**PROBLEMS TO SOLVE**
**a)** From the forum thread about Fran's garden planters, reproduce word for word the passage that opens with the words containing "ps I do admire" and closes with "tough with it.".
**b)** Pick up the forum thread about Fran's garden planters where it stops and write its continuation.

*** TEXT TO READ

I think you have done a grand job,Fran.they look great.and they don't look wonky to me..also think that is a much better idea,of being able to lift pots out, as and when you wish..so easy to ring the changes for different seasons..and not have to lug the planters around,if heavy with soil,especially when it gets wet..the possibilities are endless,that way..The smaller of the grasses would look nice underplanted with some summer trailers,if you wanted a bit of colour ,Lobelia for instance..but maybe you prefer to have just the grasses..or how about planting your smaller Heuchera at the front of it..?It has all summer to grow,and a nice contrast.. and when it's time to plant daffs or other spring bulbs,those would look good planted around the edges too..An excellent job,Fran..and as you say,you did them yourself..it's more than I could even attempt to do :o) x

20 May, 2014

 

I do that a lot Fran.......not building planters but putting a plastic pot in others, its a cold garden if we get the northeasterlys so plants like
osteospermum etc overwinter in the gh......so much easier and better for them than digging them up.

maybe the wood dried out in storage and once it settles the wonkiness you see (but I can't) will sort itself out

ps I do admire your foresight. ...you havebeen planning thisgarden for along while I'm so pleased you are finally there x

20 May, 2014

 

I think you have done a great job Fran and congratulations for now having the space to display your carefully hoarded planters. I too think that having the plants in pots is a much better idea than planting them direct and looking at your pictures you are soon not going to know that they are not planted direct!
Your Carex must have been a HUGE plant before you split it, no wonder you had to get a bit tough with it.
At least you only had one screw missing from the kit. I bought (last year) nuts and bolts to put the re-vamped garden seat back together and put them somewhere 'safe', yesterday I gave up looking and went and bought more!
I think your planters look great, who cares if someone thinks they may be wonky, the plants won't care and if you have 'friends' that are that picky and tactless, are they friends?

20 May, 2014

 

Great job, Fran, and nothing is wonky in my book - it just has character! The wood will last longer if you use potted plants in them too, especially if you put a 'saucer' in the bottom. Your foresight is amazing, first the water feature and now your container kits - so pleased you finally have your garden. Enjoy :)

20 May, 2014

 

thanks Bloomer. I hadn't thought about underplanting the grass, but you're right, there's room there! and it'd help disguise the outline of the pot. I've got some ivy which refuses to climb, so might trail pro tem till I can find trailing flowers. Or the small Heucheras indeed! I have two smaller ones which might fit into the front of the pot, if I move the grass back a bit. And my Tete-a-Tete from the old place have just about finished flwoering, so I could put some of those bulbs in there later.

I've still got a planter spare, sand some smaller grasses, so maybe I could put them in there. lol so many possibilities!

******
*** EXTRACTED INFORMATION

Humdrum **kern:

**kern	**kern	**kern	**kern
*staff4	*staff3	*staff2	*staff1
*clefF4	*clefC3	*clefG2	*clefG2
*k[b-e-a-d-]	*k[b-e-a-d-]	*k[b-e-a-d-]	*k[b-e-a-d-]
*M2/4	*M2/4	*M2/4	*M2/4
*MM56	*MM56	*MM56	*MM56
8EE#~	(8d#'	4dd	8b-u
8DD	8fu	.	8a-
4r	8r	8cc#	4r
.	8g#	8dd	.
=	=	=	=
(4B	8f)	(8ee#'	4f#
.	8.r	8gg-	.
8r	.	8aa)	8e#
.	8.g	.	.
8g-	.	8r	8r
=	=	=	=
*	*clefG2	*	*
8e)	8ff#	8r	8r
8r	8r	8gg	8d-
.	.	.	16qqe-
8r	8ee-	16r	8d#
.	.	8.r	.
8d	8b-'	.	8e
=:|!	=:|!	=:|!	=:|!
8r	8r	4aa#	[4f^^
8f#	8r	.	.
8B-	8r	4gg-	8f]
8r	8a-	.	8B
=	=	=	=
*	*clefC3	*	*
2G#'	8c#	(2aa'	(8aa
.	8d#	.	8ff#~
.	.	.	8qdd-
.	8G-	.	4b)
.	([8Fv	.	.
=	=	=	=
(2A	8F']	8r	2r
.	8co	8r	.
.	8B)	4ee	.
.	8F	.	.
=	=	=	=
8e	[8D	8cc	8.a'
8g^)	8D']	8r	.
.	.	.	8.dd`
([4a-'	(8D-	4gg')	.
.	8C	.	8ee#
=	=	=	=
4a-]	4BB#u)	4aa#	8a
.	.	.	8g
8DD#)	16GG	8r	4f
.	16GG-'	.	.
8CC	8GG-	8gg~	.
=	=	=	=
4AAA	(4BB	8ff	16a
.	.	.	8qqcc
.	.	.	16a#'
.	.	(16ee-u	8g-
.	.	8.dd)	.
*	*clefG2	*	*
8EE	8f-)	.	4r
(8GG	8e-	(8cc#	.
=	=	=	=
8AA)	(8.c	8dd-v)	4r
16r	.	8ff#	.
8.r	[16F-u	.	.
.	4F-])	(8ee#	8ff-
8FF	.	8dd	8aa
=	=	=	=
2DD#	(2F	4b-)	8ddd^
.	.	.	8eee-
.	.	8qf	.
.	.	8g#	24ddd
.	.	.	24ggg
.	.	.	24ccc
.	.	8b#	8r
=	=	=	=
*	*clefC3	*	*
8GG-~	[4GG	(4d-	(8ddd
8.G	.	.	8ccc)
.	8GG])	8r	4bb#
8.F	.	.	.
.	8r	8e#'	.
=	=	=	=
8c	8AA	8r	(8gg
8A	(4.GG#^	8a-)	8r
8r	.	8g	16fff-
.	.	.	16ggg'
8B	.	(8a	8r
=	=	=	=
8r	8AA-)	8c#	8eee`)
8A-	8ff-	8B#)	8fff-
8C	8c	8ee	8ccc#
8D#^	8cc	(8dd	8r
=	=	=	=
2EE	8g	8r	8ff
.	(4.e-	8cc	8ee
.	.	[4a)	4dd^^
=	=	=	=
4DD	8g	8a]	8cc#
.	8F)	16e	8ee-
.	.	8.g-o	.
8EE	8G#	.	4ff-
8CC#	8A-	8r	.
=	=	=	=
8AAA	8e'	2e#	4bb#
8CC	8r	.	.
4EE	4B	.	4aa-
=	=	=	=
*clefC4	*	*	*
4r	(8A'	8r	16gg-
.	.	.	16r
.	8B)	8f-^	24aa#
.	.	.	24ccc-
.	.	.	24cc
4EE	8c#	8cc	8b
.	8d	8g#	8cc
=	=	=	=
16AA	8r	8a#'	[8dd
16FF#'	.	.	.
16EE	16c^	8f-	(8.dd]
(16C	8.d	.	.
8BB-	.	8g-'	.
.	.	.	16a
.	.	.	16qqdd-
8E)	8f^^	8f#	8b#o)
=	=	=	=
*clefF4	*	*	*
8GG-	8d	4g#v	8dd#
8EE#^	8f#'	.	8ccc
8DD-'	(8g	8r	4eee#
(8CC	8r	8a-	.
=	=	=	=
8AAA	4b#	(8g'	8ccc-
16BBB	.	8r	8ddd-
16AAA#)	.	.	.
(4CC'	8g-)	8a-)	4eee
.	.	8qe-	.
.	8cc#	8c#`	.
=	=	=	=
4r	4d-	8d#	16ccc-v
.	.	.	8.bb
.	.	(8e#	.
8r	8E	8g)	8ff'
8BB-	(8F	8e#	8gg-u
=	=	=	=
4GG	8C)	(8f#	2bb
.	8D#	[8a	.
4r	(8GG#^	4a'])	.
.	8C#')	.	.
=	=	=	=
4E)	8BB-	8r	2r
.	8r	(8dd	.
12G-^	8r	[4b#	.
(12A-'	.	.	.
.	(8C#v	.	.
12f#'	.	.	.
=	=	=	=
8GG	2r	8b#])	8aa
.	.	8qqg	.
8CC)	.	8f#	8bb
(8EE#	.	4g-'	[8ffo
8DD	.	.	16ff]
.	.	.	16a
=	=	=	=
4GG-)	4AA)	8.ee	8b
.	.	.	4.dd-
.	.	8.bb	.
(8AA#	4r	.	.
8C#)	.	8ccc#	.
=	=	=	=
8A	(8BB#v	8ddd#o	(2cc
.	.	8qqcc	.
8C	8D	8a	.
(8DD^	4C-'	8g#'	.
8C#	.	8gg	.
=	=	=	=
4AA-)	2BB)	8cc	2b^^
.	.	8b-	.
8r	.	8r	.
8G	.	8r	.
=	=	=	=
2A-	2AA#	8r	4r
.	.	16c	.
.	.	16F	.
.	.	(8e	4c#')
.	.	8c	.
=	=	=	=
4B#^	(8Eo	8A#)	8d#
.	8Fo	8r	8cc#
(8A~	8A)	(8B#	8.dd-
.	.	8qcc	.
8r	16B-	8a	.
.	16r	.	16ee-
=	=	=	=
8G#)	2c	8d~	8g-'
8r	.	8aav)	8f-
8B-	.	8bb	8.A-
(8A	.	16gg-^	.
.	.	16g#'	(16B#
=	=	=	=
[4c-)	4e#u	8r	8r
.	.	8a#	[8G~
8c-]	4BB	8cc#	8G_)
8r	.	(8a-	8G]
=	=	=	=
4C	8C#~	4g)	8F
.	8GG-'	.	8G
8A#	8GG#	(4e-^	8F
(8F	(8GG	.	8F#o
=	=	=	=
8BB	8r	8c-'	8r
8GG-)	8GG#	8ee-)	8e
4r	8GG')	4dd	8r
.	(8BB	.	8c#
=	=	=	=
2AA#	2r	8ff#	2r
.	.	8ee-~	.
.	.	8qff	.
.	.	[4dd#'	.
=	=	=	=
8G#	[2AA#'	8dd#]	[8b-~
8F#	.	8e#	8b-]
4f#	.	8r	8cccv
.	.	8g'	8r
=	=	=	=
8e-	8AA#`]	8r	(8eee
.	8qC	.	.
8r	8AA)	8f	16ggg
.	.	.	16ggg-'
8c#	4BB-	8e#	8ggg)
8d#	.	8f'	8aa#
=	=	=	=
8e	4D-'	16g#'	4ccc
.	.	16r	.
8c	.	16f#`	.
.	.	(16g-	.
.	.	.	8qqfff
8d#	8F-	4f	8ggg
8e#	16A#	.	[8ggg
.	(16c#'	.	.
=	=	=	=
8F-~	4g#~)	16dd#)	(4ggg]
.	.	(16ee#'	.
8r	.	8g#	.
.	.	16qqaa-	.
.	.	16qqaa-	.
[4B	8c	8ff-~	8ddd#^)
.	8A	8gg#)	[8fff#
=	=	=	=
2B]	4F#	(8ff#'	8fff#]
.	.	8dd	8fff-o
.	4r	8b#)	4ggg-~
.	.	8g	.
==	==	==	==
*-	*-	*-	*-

******

**ANSWERS TO THE EXERCISES**
**a)**
ps I do admire your foresight. ...you havebeen planning thisgarden for along while I'm so pleased you are finally there x

20 May, 2014

 

I think you have done a great job Fran and congratulations for now having the space to display your carefully hoarded planters. I too think that having the plants in pots is a much better idea than planting them direct and looking at your pictures you are soon not going to know that they are not planted direct!
Your Carex must have been a HUGE plant before you split it, no wonder you had to get a bit tough with it.

**b)**
thanks Pam - I've thought about putting bubble-wrap inside pots to help with insulation, never got any further than thinking about it - or nesting two pots iwth a bubble-wrap layer between. lol the planters had been in the box for at least six years before I even opened it, and maybe another three years in storage, so no wonder if htey did dry out a tad.

sigh, planning is easy, doing is harder, or getting round to doing!

thanks Honeysuckle. I've long dreamed about a mini-landscape in a raised bed or trough, but even there the plants would be individually potted, nestled close and covered with bark or gravel to hide the joins, so that a plant could be rotated for even growth or one could be taken out and replaced without disturbing the others. no idea if that'd work in practice, but only one way to find out :-)

tha Carex was rather on the large side; the tub it was in was bout 18" at the top and not much smaller at the base, and the plant was cramped - last year i just pulled off the babies at the edges and repotted the main plant. still got some babies to plant this time, but not so many - prob is passing them on, it's not as if I really want a dozen of them!

oh, the perils of "somewhere safe"!!! I must have a small black hole that swallows all my "somehwere safe" stuff. lol I bet you'll find the original ones now you've bought replacements.

thanks Gee. I still put slits in the liners to aid drainage - I did think about just putting hte pots directly on to the bases, but then the drainage would have come out on the wood, rather than between the slats, so i thought it safer to use the liners.

Given that my only power tool is a cordless drill-screwdriver, it's not a bad job - I have plenty of wood and plenty of ideas, but I'll need someone to cut the wood for me - I can't even saw 1x1s, at least i couldn't the last time I tried, the wood kept sliding all over the place. maybe if I had a workshop or bench to hold the wood still - lol or i could get an electric saw but think I'd rather have someone else use it even if I did - i like my fingers where they are, attached to my hands!

20 May, 2014

 

1st class job Fran. Well done on splitting the Carex too. That sounded like the hardest part of it all to me. Sometimes it just doesn't do to be gentle with plants and brute force is needed.
Think you did the right thing in using pots, I know you've treated the wood but speaking from experience, I'd lift out the pots to water.
I had rather expensive wooden planters that eventually rotted even though they were lined.

20 May, 2014

 

aw, that's bad, Scottish - i put slits in the liner between the slats of hte bottom (more or less) and the slats are varnished all over, so that should help deflect any leakage, for a while, anyway. Maybe I'll try to re-varnish them every now and then - it should be only the base slats that water touches. Where did yours start to go?

lol I've never split such a large plant before; it looks so easy in the gardening books, use two forks back to back and lever the halves apart; not so easy when you've only one garden fork and one hand-fork with a long handle! I kept apologising to it and telling it it was its own fault for resisting so much!

20 May, 2014

 

It was the base Fran. Hadnt realised til I went to lift them to move them and the arse fell out them! They looked perfect from the outside.

21 May, 2014

 

aw, Scottish. can you get something to replace the base, if you've still got the rest?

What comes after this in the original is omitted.